Wall Street and the Yankees have a long history with each other. After all, Yankee Stadium is only a short subway ride from the NYSE. You can often see “The Suits” watching a game after work. The two go so much hand in hand that Wall Street co-opted many of the sport’s phrases into its own language. There are actually options trade set ups that use baseball terminology. That co-opting also includes a hefty dose of Berra’s famous Yogi-isms.
And for good reason. Some are pretty darn good pieces of investing advice.
“A nickel ain’t worth a dime anymore.”
This could be Berra’s cautionary tale about inflation. Inflation, or the steady rise in prices/services, is the reason why we invest in the first place. It’s a silent killer in our portfolios, stripping away our purchasing power. And while inflation is basically nonexistent today, it is something that will come back and investors need to be prepared to tackle it head on.
“Ninety percent of this game is half mental.”
Your brain can really screw up your chances for financial success. Volatility is inherent in investing in stocks. It’s going to happen. The markets can’t go up in a straight line forever. Panic selling, trying to time the market, and so on are all tricks of your brain. Behavioral finance studies have shown that we feel losses more than we do gains. And it doesn’t take much in the way of losses for us to really feel it. So you’re more likely to bail on something when it’s going down in price. A better strategy would be to revisit the reason why you purchased something in the first place. If the thesis is still good, stay the course.
“Nobody goes there anymore. It’s too crowded.”
Once your grandma got on Facebook, it was over. The same thing happens in the investment world. By the time the talking heads on CNBC start discussing water stocks or social media firms, the smart money has already left the building. The lesson is to recognize when a trade becomes too popular. You don’t want to be the last person buying shares just before the crash. Don’t be a bag-holder.
“It’s tough to make predictions, especially about the future.”
Each day, there are hundreds of earnings forecasts, economic data predictions and bullish reports written on the potential growth of an industry. Rarely do anything of these predictions come to 100% fruition. They may come close, but never 100%. The best course of action is stay invested and take forecasts with a grain of salt.
“The future ain’t what it used to be."
When many investors pick out a new mutual fund or ETF, they always look at the fund’s previous returns first.
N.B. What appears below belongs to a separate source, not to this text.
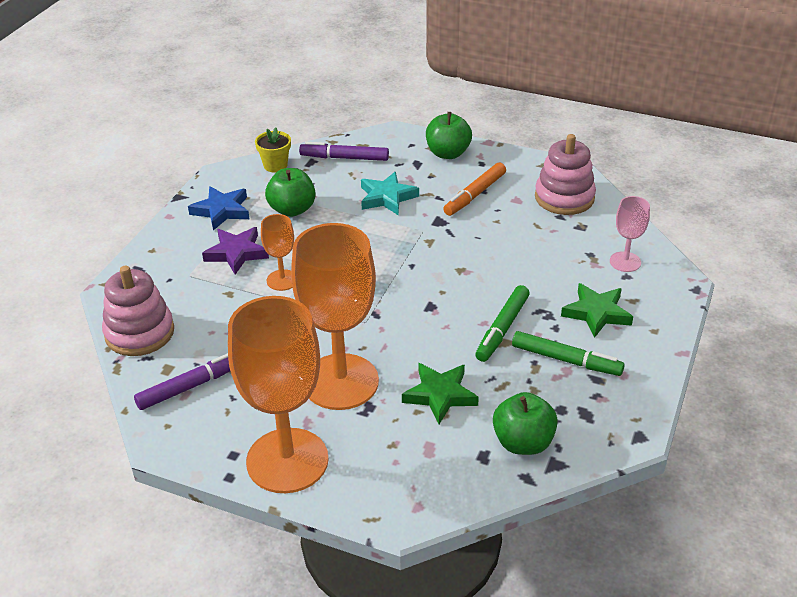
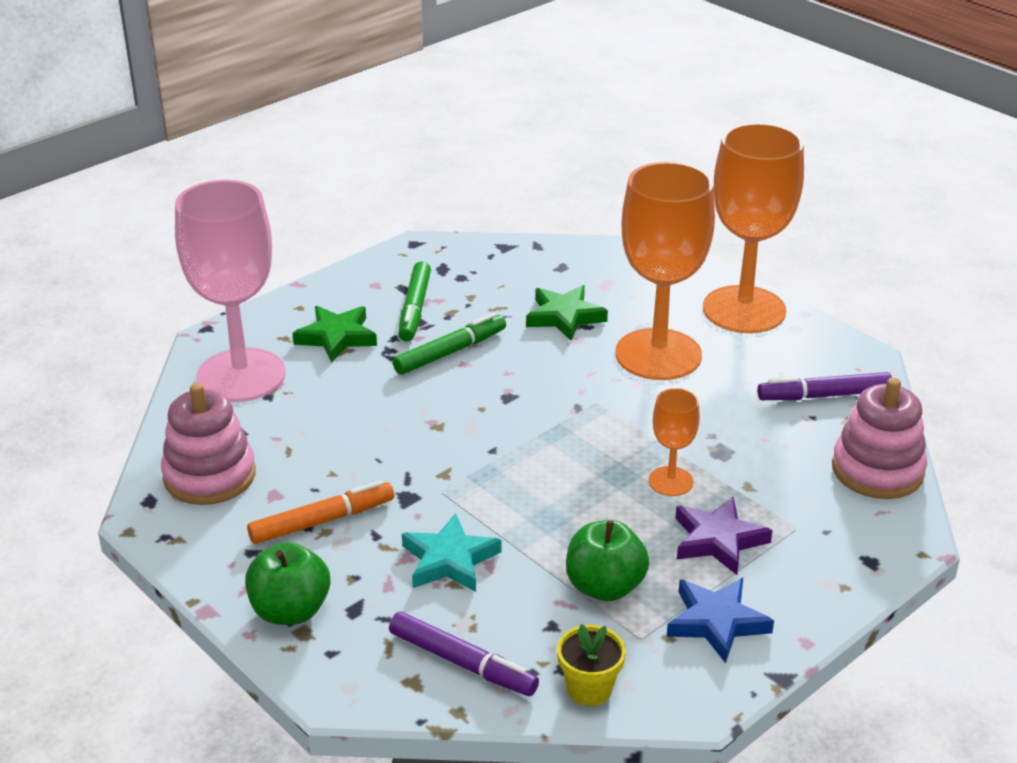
camera: 155 degrees left, 5 degrees down
(523, 442) = (518, 265): green apple -> none
(566, 360) = (415, 309): green marker -> green marker turned 135 degrees counterclockwise
(625, 262) = (241, 375): pink goblet -> pink goblet, size x2.16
Everybody does it. However, those historical returns are meaningless when it comes to the future. That’s why all investment products come with the same disclaimer: “Past performance is not a guarantee of future results.” Whatever the fund returned in the past has no real bearing on the future. Look at the product’s or investment’s future merit instead.
“If you don’t know where you are going, you’ll end up someplace else.”
Much of financial success comes down to planning. Buying a fund here, a stock there, or a couple of ETFs in this or that account won’t get you very far towards your financial goals. Having a written plan in place and sticking to that plan is a sure fire way to see success.
Right Up There with Buffett
Not bad for a guy from St. Louis. Ultimately, Berra’s advice, which may seem hokey at first, is at the root of some great investing principals. It’s all timeless advice that you can use to steer your portfolio over the long haul. With a hall of fame spot in Cooperstown under his belt, Berra also deserves to have his place alongside Buffett and others in the investing lexicon hall of fame.
Enjoy the weekend, take these quotes to heart and get ready to watch baseball’s most exciting time. The playoffs are starting.